Non tutti capiscono subito neanche la definizione che ha dato del mio nome e cognome un mio amico letterato, osservando che a livello consonantico “Maria Livia Brunelli”, per l’allitterazione della lettera “l”, è “un’apoteosi liquida”. Quando sento qualcuno che ripete il mio nome quasi assaporandolo come una caramella, cercandovi non so quale significato all’interno, provo a tirare fuori la storia dell’ “apoteosi liquida”, ma lo faccio raramente, visti gli sguardi vacui e interrogativi che suscita la mia affermazione.
Il mio è un nome insolito, anche se a Ferrara ho già conosciuto almeno due persone che lo portano. L’ha scelto mio nonno, che viveva a Roma, e infatti studiando l’esame di storia romana ho scoperto che Livia era nientemeno che la moglie dell’imperatore Augusto. Con una certa reverenziale complicità un giorno sono andata, un po’ emozionata, a fare visita alla Domus Liviae, scoprendo che però la mia antica omonima era piuttosto bruttina.

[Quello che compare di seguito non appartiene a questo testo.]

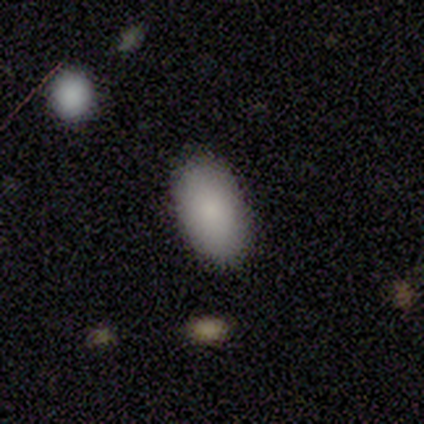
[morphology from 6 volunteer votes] This appears to be a smooth galaxy with no disk features (83%) that is in between round and cigar-shaped (100%). Merging: none (100%).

E proprio a Roma, recentemente, ho ritrovato un ritratto che potrebbe essere il mio autoritratto: Figura di donna di Antonio Donghi. Ovviamente è un’opera degli anni Trenta, e precisamente del 1932. Quando me lo sono ritrovata davanti, alla Galleria d’Arte Moderna, ho sentito immediatamente una certa affinità con quella donna dai capelli laccati, dallo sguardo vivo ma quieto, avvolta da un’atmosfera di magica sospensione. Una donna solo apparentemente immobile, come me: posso sembrare una persona molto calma, che emana un senso di profonda tranquillità (c’è chi mi chiama “Camomilla”), ma in realtà sono un vulcano in perenne movimento.
Per farmi un fedele autoritratto, però, Donghi non basta. Dovrei mettere insieme le pennellate di diversi artisti. Il misterioso nero delle ombre lunghe di de Chirico. La grigia verticalità di Giacometti. La soavità rosa di Folon. La diafana levigatezza di Brancusi. E poi comporre queste diverse tinte in un acquerello che aspiri all’armonia cromatica di Rosai e di Morandi. Infine dovrei aggiungere qualche nota dei Notturni di Chopin, una sferzata alla Jimmy Hendrix, una buona dose di ironia e qualche grano di follia. La stessa che temo di aver dimostrato scrivendo questo testo.